14/10/2011

Inflação de nota A

Nos EUA, algumas universidades decidem terceirizar a avaliação dos alunos

Alta na incidências de notas máximas pode refletir abordagem da educação em que o aluno é tratado como cliente a ser satisfeito

Numa competição com avaliadores humanos, o software de correção SAGrader foi mais consistente na aplicação das notas e, obviamente, não teve seus critérios afetados por fatores como tédio ou fadiga Preocupadas com o que chamam de "inflação da nota A" – um aumento sensível na proporção de notas altas obtidas por estudantes do ensino superior nas últimas décadas – algumas instituições norte-americanas estão tirando do professor que dá a aula e aplica a prova a prerrogativa de corrigi-la e avaliá-la, informa The Chronicle of Higher Education.
 
No que talvez seja o movimento mais polêmico nessa direção, a Universidade da Flórida Central adotou um software para corrigir, até mesmo, as respostas de seus estudantes a questões dissertativas. Ouvida pelo Chronicle, a professora de Biologia Pam Thomas conta que, numa competição com um grupo de avaliadores humanos, o programa, chamado SAGrader, saiu-se melhor – foi mais consistente na aplicação das notas e, obviamente, não teve seus critérios afetados por fatores como tédio ou fadiga.
 
A professora diz que configurar o programa para sua disciplina não foi fácil, já que era necessário "explicar" detalhadamente o que constituiria uma resposta correta.
 
Já a Universidade Western Governors, uma instituição experimental que só oferece cursos online, optou por montar uma equipe de 300 professores adjuntos cuja única função é dar notas.
 
O método de ensino da Western Governors consiste em preparar os estudantes para realizar uma série de tarefas online. A preparação é feita a distância por "mentores", na linguagem da instituição.
 
O sucesso ou fracasso no desempenho das tarefas, teoricamente desenhadas para testar as competências desenvolvidas pelo aluno, é avaliado pelos adjuntos. A identidade desses avaliadores é desconhecida, tanto pelos estudantes quanto pelos mentores.
 
A universidade exige que os avaliadores tenham, pelo menos, um mestrado na área em que irão julgar, e submete-os a ciclos de "calibragem", nos quais têm de avaliar testes simulados a fim de garantir a consistência de critérios.
 
Inflação de nota 10
O fenômeno da "inflação do A" foi constatado estatisticamente em um estudo publicado, em julho, no periódico Teachers College Record.

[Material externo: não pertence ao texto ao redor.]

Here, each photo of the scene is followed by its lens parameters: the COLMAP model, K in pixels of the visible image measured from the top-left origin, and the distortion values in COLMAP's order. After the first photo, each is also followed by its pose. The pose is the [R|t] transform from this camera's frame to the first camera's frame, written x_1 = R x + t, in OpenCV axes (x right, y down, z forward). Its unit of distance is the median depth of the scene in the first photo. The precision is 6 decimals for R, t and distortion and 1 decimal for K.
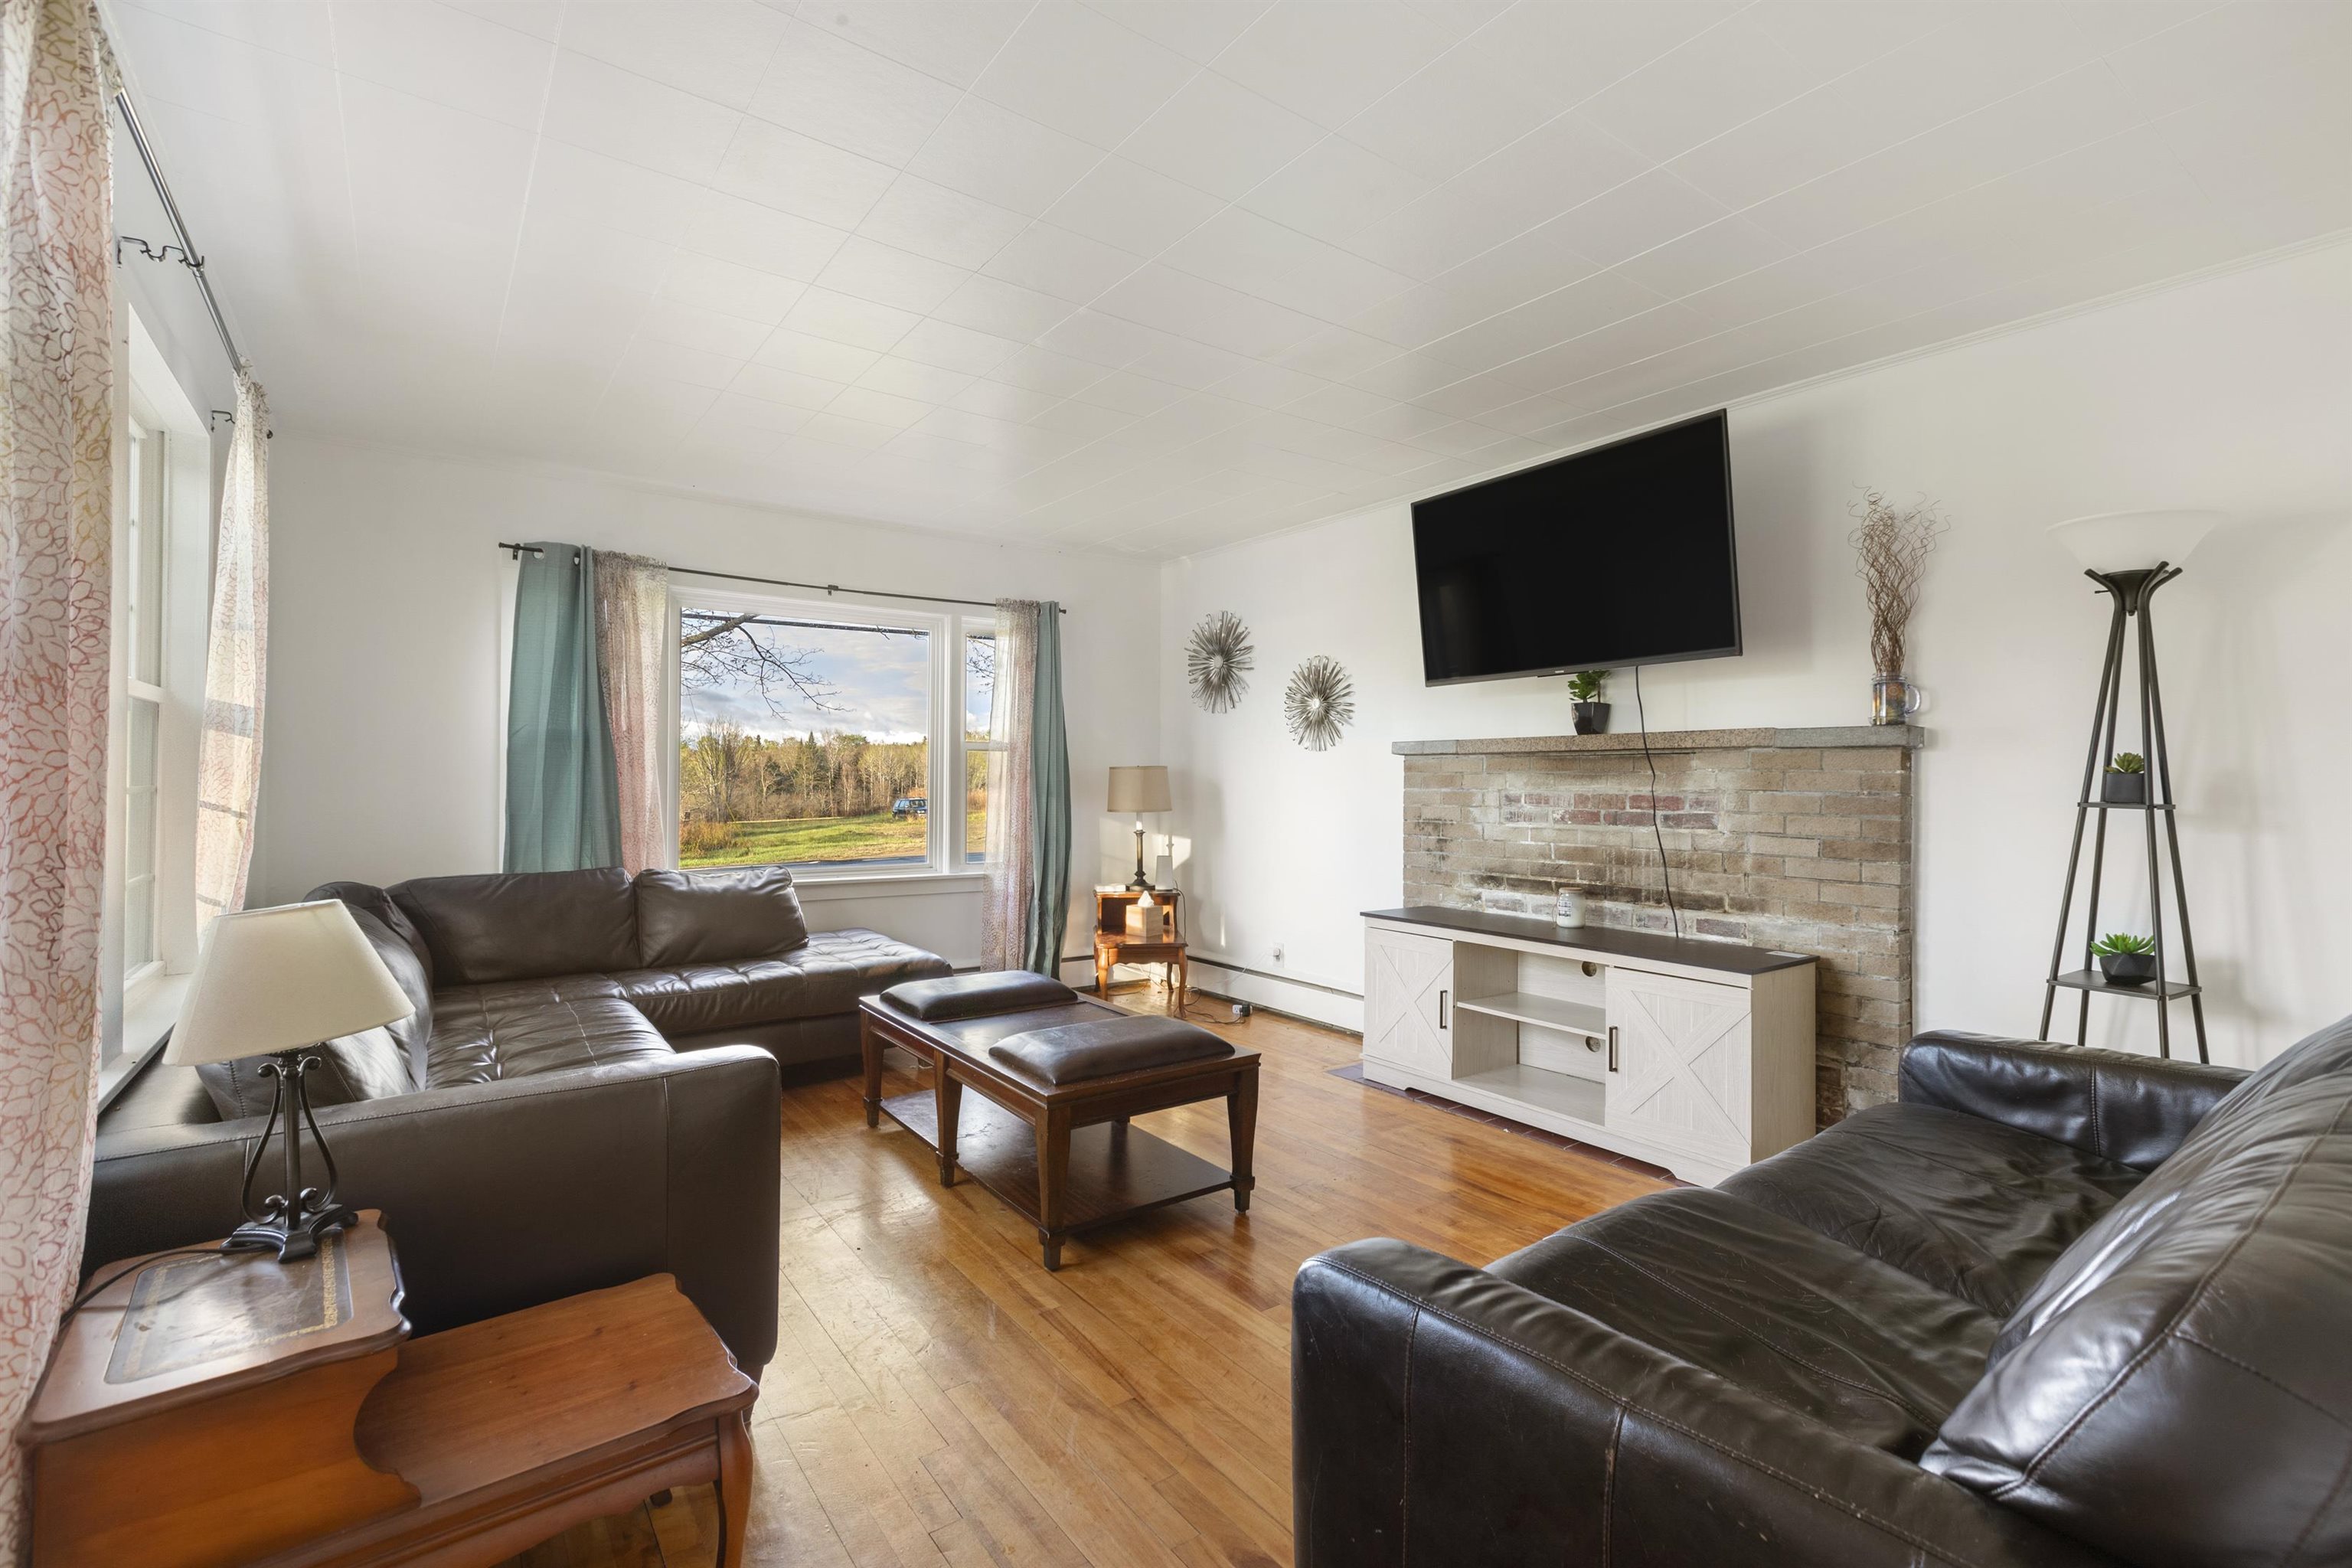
lens RADIAL K [[1063.7, 0, 1176.0], [0, 1063.7, 784.0], [0, 0, 1]] dist [0.000675, -0.000228]
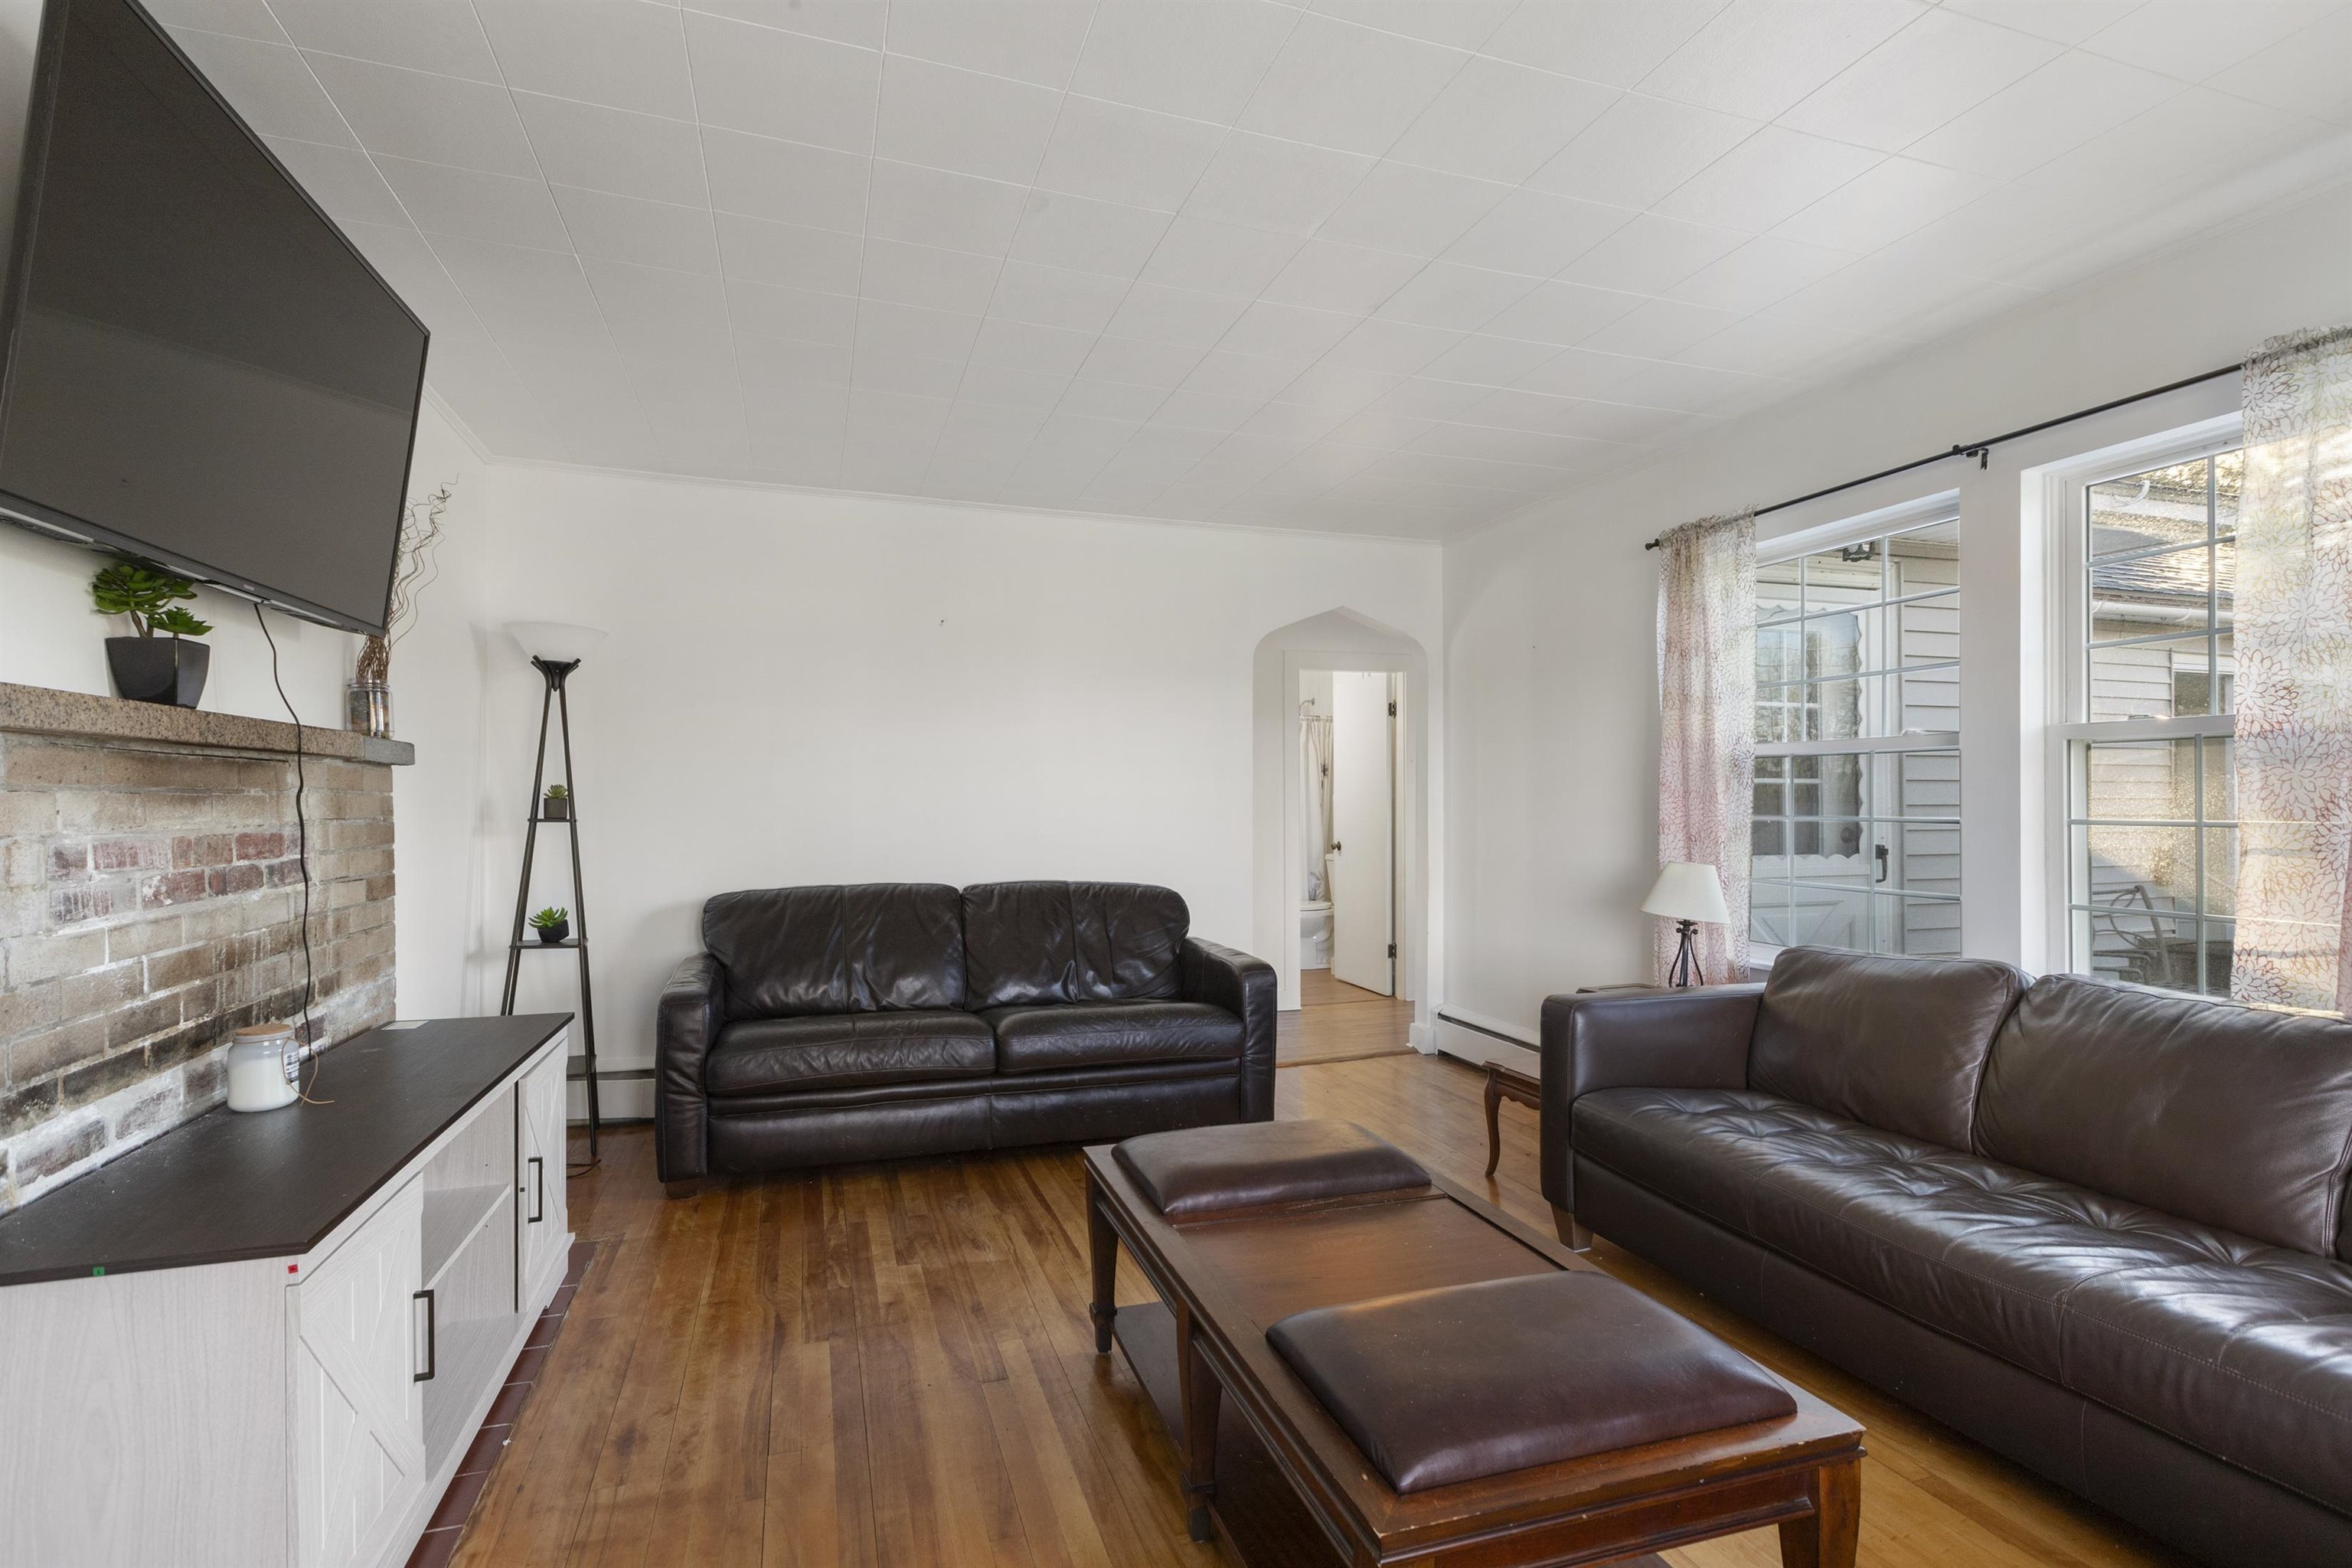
lens RADIAL K [[1063.7, 0, 1176.0], [0, 1063.7, 784.0], [0, 0, 1]] dist [0.000675, -0.000228]
pose [[-0.956590, -0.006277, 0.291369, -0.155359], [-0.010492, 0.999862, -0.012908, -0.011379], [-0.291247, -0.015405, -0.956524, 1.223468]]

Intitulado "Where A Is Ordinary: The Evolution of American College and University Grading" (Onde A é comum: a evolução das notas nas faculdades e universidades americanas), o trabalho analisa o histórico das notas dadas a estudantes de ensino superior de mais de 200 instituições dos Estados Unidos, entre 1940 e 2009. Foram analisadas as notas dadas a cerca de 1,5 milhão de estudantes.
 
O trabalho conclui que, em média, o "A" – numa escala que desce até "F" – representa atualmente 43% de todas as notas, num acréscimo de 28 pontos porcentuais desde 1960, e de 12 pontos desde 1988. Escolas particulares tendem a dar muito mais notas "A" e "B" do que instituições públicas do mesmo nível de exigência na seleção de alunos.
 
Em muitas escolas, as notas de graduação estão tão saturadas no extremo mais alto que têm pouca utilidade como fator de motivação dos estudantes ou como ferramenta de avaliação Depois de notar que as notas que um estudante obtém na universidade podem afetar "suas chances de formar-se, sua motivação acadêmica e suas opções para encontrar emprego", os autores, Stuart Rojstaczer e Christopher Healy, escrevem que "é provável que em muitas escolas seletivas ou altamente seletivas as notas de graduação estejam tão saturadas no extremo mais alto que tenham pouca utilidade como fator de motivação dos estudantes ou como ferramenta de avaliação para cursos de pós-graduação ou empregadores". No fim, advertem os autores, o sistema de atribuição de notas, se não for reavaliado, corre o risco de perder todo o significado.
 
Uma explicação sugerida para o fenômeno seria a "abordagem baseada em consumo" da educação, na qual o estudante passa a ser tratado como um cliente que precisa ser "satisfeito".
 
Mas nem todos os especialistas estão convencidos de que a "inflação do A" seja um problema – é possível que os estudantes estejam, de fato, fazendo por merecer as notas mais altas – ou que, se o problema for real, afastar o professor da avaliação seja uma solução. "Não consigo imaginar a terceirização das notas", pondera ao Chronicle a diretora-executiva do Instituto Scheyer de Excelência em Ensino da Universidade Estadual da Pensilvânia. "O público já pensa que os docentes têm um trabalho muito confortável. Não posso imaginar o que aconteceria se terceirizássemos as notas."